Demandez à votre interlocuteur de décrire un problème pour lequel il n'avait, au départ, aucune solution évidente, et de raconter comment il l'a résolu. Un partenaire habitué à la posture couteau suisse technologique répond avec un cheminement précis, plusieurs tentatives, des limites identifiées à chaque étape. Un partenaire habitué à appliquer des solutions existantes répond souvent par un nom de produit ou de fournisseur, ce qui n'est pas un défaut en soi, mais qui ne répond pas à la question posée sur un problème sans solution de référence.

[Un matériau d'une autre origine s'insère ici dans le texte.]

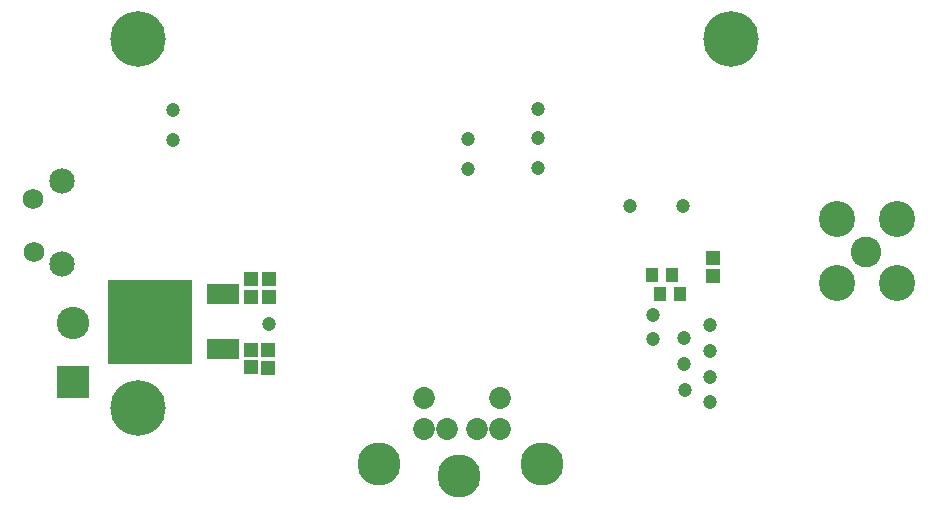
<source format=gbs>
G04*
G04 #@! TF.GenerationSoftware,Altium Limited,Altium Designer,25.2.1 (25)*
G04*
G04 Layer_Color=16711935*
%FSLAX44Y44*%
%MOMM*%
G71*
G04*
G04 #@! TF.SameCoordinates,87619A9C-F5BC-4542-8D18-A5A081A772CD*
G04*
G04*
G04 #@! TF.FilePolarity,Negative*
G04*
G01*
G75*
%ADD39R,1.1032X1.2032*%
G04:AMPARAMS|DCode=43|XSize=1.1532mm|YSize=1.1532mm|CornerRadius=0mm|HoleSize=0mm|Usage=FLASHONLY|Rotation=90.000|XOffset=0mm|YOffset=0mm|HoleType=Round|Shape=RoundedRectangle|*
%AMROUNDEDRECTD43*
21,1,1.1532,1.1532,0,0,90.0*
21,1,1.1532,1.1532,0,0,90.0*
1,1,0.0000,0.5766,0.5766*
1,1,0.0000,0.5766,-0.5766*
1,1,0.0000,-0.5766,-0.5766*
1,1,0.0000,-0.5766,0.5766*
%
%ADD43ROUNDEDRECTD43*%
%ADD53C,1.2000*%
%ADD59C,4.7032*%
%ADD60C,3.6532*%
%ADD61C,1.8532*%
%ADD62C,3.0532*%
%ADD63C,2.6032*%
%ADD64R,2.7532X2.7532*%
%ADD65C,2.7532*%
%ADD66C,1.7432*%
%ADD67C,1.2032*%
%ADD68C,2.1532*%
%ADD88R,2.7032X1.7032*%
%ADD89R,7.2032X7.2032*%
D39*
X580238Y184150D02*
D03*
X597238D02*
D03*
X573008Y200660D02*
D03*
X590009D02*
D03*
D43*
X248724Y196851D02*
D03*
Y181851D02*
D03*
X233912Y137157D02*
D03*
Y122157D02*
D03*
X625309Y214834D02*
D03*
Y199834D02*
D03*
X233591Y196785D02*
D03*
Y181785D02*
D03*
X248608Y137071D02*
D03*
Y122071D02*
D03*
D53*
X601000Y103000D02*
D03*
X573888Y166370D02*
D03*
X574193Y146355D02*
D03*
X554838Y259080D02*
D03*
X599288D02*
D03*
X248768Y158750D02*
D03*
X622148Y92710D02*
D03*
X622148Y114300D02*
D03*
X622148Y135890D02*
D03*
X622331Y158242D02*
D03*
X600558Y147320D02*
D03*
X600558Y125146D02*
D03*
X477129Y291262D02*
D03*
X417439Y290466D02*
D03*
X477129Y316103D02*
D03*
X417439Y315866D02*
D03*
X477129Y341266D02*
D03*
D59*
X138000Y400000D02*
D03*
Y88000D02*
D03*
X640000Y400000D02*
D03*
D60*
X342000Y40000D02*
D03*
X410000Y30000D02*
D03*
X480000Y40000D02*
D03*
D61*
X425000Y70000D02*
D03*
X400000D02*
D03*
X380000Y96000D02*
D03*
Y70000D02*
D03*
X445000Y96000D02*
D03*
Y70000D02*
D03*
D62*
X781000Y194000D02*
D03*
X730000D02*
D03*
Y248000D02*
D03*
X781000D02*
D03*
D63*
X755000Y220000D02*
D03*
D64*
X83000Y110000D02*
D03*
D65*
Y160000D02*
D03*
D66*
X50000Y220000D02*
D03*
X49000Y265000D02*
D03*
D67*
X168000Y340000D02*
D03*
Y315000D02*
D03*
D68*
X74000Y210000D02*
D03*
Y280000D02*
D03*
D88*
X210500Y184000D02*
D03*
Y138000D02*
D03*
D89*
X148000Y161000D02*
D03*
M02*

</source>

Cette évaluation compte particulièrement pour une startup qui prépare une levée de fonds sur la base d'une R&D IA distinctive. Un investisseur technique exigeant posera exactement ce type de question, et une équipe qui ne peut répondre qu'en citant des outils tiers plutôt qu'un cheminement de recombinaison propre aura plus de mal à justifier une valorisation fondée sur sa capacité de recherche.
Le couteau suisse technologique ne remplace pas un outil spécialisé quand ce dernier existe déjà et couvre correctement le besoin. Recombiner des briques hétérogènes pour un problème déjà résolu ailleurs revient à réinventer une roue existante, en moins bien. Le principe s'applique uniquement à l'espace non couvert, pas comme posture par défaut sur tout projet technique.

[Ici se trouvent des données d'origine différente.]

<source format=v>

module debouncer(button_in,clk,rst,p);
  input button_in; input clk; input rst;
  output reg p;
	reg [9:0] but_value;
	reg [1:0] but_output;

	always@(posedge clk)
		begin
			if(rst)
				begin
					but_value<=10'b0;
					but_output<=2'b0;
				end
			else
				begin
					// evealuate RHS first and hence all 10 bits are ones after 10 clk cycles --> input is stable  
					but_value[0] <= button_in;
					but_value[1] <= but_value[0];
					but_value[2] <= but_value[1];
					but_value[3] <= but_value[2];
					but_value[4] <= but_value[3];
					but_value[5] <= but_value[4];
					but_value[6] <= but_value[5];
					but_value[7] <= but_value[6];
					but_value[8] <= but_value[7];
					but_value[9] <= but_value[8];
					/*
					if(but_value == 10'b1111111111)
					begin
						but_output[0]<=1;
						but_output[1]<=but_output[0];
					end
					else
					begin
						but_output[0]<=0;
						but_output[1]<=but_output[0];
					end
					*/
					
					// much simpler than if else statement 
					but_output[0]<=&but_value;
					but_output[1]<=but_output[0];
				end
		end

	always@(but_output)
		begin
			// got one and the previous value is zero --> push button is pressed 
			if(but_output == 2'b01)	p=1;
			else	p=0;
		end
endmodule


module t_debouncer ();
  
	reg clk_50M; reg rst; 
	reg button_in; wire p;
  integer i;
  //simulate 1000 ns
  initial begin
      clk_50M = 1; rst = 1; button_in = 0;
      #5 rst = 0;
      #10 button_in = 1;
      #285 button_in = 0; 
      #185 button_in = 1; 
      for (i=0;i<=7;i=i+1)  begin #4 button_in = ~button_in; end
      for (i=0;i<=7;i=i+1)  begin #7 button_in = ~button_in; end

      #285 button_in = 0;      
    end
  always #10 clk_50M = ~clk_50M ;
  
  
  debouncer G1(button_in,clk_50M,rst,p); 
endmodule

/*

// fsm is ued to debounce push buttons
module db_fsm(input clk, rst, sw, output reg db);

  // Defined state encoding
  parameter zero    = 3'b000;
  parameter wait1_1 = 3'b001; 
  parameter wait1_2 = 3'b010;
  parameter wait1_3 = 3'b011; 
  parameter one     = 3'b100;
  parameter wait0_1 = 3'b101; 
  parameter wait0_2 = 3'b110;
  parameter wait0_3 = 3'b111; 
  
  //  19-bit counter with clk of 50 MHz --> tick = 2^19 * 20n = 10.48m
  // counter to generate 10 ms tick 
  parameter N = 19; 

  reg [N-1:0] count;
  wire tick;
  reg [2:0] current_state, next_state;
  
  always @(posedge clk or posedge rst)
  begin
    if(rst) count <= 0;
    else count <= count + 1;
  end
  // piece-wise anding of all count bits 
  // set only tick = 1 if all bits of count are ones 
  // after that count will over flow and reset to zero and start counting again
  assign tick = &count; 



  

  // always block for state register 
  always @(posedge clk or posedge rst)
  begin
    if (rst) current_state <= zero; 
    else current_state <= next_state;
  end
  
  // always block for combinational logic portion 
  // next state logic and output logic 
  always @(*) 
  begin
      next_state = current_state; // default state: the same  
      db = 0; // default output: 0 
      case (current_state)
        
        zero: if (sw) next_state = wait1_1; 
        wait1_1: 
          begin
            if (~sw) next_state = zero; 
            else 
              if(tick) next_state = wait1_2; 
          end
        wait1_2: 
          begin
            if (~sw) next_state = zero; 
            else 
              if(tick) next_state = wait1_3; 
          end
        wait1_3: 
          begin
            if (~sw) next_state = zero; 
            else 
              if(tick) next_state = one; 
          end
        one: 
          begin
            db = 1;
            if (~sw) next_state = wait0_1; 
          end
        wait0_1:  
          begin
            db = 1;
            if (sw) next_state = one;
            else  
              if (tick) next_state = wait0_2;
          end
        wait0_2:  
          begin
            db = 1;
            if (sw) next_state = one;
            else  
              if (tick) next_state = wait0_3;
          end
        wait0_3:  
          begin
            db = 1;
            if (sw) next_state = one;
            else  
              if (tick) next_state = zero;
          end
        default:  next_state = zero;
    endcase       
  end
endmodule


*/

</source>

Il ne justifie pas non plus de multiplier les briques indéfiniment par confort technique. Une équipe qui continue d'ajouter des composants après que le problème initial est résolu construit de la complexité inutile, pas une meilleure solution. Le test reste le même à chaque étape, cette brique corrige-t-elle une limite précise encore ouverte, ou comble-t-elle simplement un doute qu'on n'a pas pris le temps de vérifier autrement.
Il ne dispense pas non plus de savoir distinguer une vraie recombinaison d'ingénierie d'un simple assemblage d'API existantes présenté comme de l'innovation. Sur cette distinction, précisément utile face à un investisseur qui creuse la légitimité technique d'une startup qui se présente comme faisant de l'IA, l'article sur ce qui distingue un vrai travail de R&D d'une intégration d'API détaille les critères concrets à vérifier.
À vérifier avant d'attendre le bon outil
Si votre équipe bute depuis plusieurs semaines sur un problème technique sans solution de référence, arrêtez de chercher l'outil qui manque. Listez plutôt trois techniques déjà connues de votre équipe, même issues de domaines sans rapport apparent avec votre problème, et testez si leur combinaison couvre le segment que chacune, seule, laissait ouvert.
C'est plus risqué uniquement si la recombinaison se fait sans méthode, en empilant des briques au hasard jusqu'à ce que quelque chose fonctionne. Une posture couteau suisse technologique disciplinée teste chaque combinaison contre un critère précis avant de l'adopter, elle n'est pas de l'improvisation, c'est de l'ingénierie appliquée à un problème qui n'a pas encore de solution de référence.